To study lncRNA function using high-throughput technologies, we developed and screened our own custom-designed siRNA library targeting 638 lncRNAs upregulated in lung, liver and breast cancer (Nucleic Acids Res 2017, Sci Rep 2017). To further extend the spectrum, we have now designed and generated a library for CRISPR / Cas9-based screens targeting 2100 genes (mRNAs and lncRNAs) linked to lung adenocarcinoma by 42000 sgRNAs. These screens will elucidate novel pathways, mechanisms, vulnerabilities and synthetic lethalities in this deadly disease.

Model of miRNA Biogenesis

Model of miRNA Biogenesis

MicroRNA Biogenesis & Regulation

Priot to the aforementioned projects, we focused on the biogenesis, processing and regulation of microRNAs. microRNAs are short RNA molecules, that regulate gene expression on a post-transcriptional level by either destabilizing mRNA molecules or by inhibiting their translation. They are generated in a multistep pathway from longer precursors including multiple RNase cleavage reactions (Nature Cell Biology, 2009). The primary transcript, the pri-miRNA, is cleaved by the nuclear RNase Drosha into the shorter hairpin, the precursor microRNA or pre-miRNA, which is exported from the nucleus by the Exportin-5 / Ran-GTP complex. The cytoplasmic pre-miRNA is then cleaved by the RNase Dicer into the mature approx. 22 nt long microRNA, which is incorporated into an RNA Induced Silencing Complex (RISC) with Argonaute proteins, the effector proteins of the microRNA pathway. microRNA expression and function are of specific importance since they have recently been implicated in the development of cancer and other diseases.

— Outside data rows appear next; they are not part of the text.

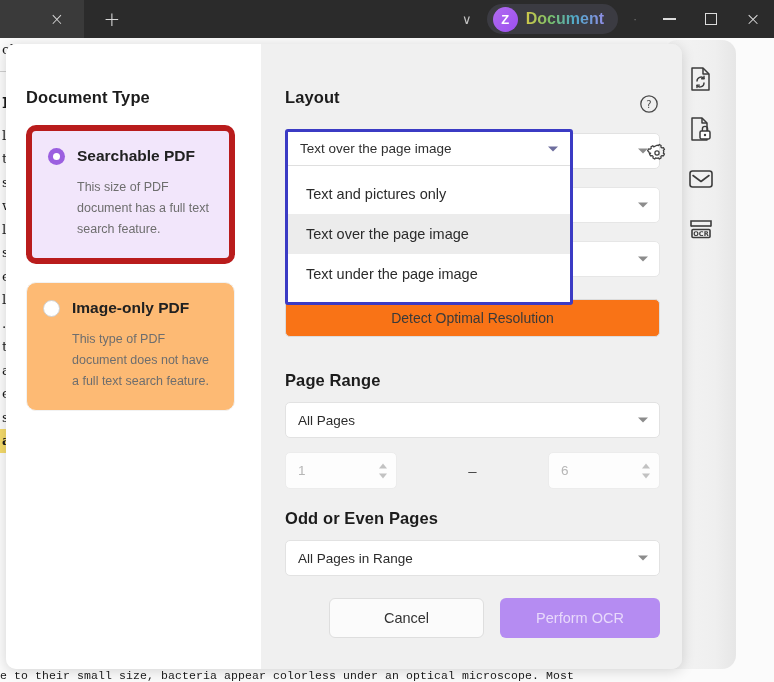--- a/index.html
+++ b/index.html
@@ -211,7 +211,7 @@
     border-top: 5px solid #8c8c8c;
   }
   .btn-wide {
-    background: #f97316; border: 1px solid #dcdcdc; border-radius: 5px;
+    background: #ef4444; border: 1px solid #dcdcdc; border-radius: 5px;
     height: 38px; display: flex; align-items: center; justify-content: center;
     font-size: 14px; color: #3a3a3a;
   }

We have recently identified a novel mechanism of post-transcriptional regulation of microRNA expression by Argonaute (Ago) proteins as well as a novel cleavage step in microRNA processing mediated by Argonaute-2 generating a novel precursor, the ac-pre-miRNA (Cell 2007). These novel insights into the function of Argonaute proteins and specifically Ago2 (eIF2C2) have been translated into a novel method to improve RNA interference mediated by microRNAs, shRNAs or siRNAs (PNAS 2008). Recently, we also uncovered the mechanism, how Argonaute proteins regulate mature microRNA activity (RNA Biol 2011). Importantly, we also discovered that the human Argonaute-3 protein can coordinate the strand selection of the microRNA guide and passenger strand (RNA Biol 2013). Additionally, we identified novel functionally distinct splice forms of the important microRNA processing factor Drosha (Neoplasia 2012; Nucleic Acids Res 2016).

In addition to the elucidation of the microRNA processing and regulation pathways, we have also discovered a new class of microRNAs, which are not derived from the stem of the pre-miRNA hairpin, but rather from its loop - and hence we called them loop-miRs (Nucleic Acids Res 2013).

Lastly, we were interested in the function of microRNAs as well as their regulation in cancer (Genes Dev 2013, Nucleic Acids Res 2013EMBO J 2015, Nucleic Acids Res 2016).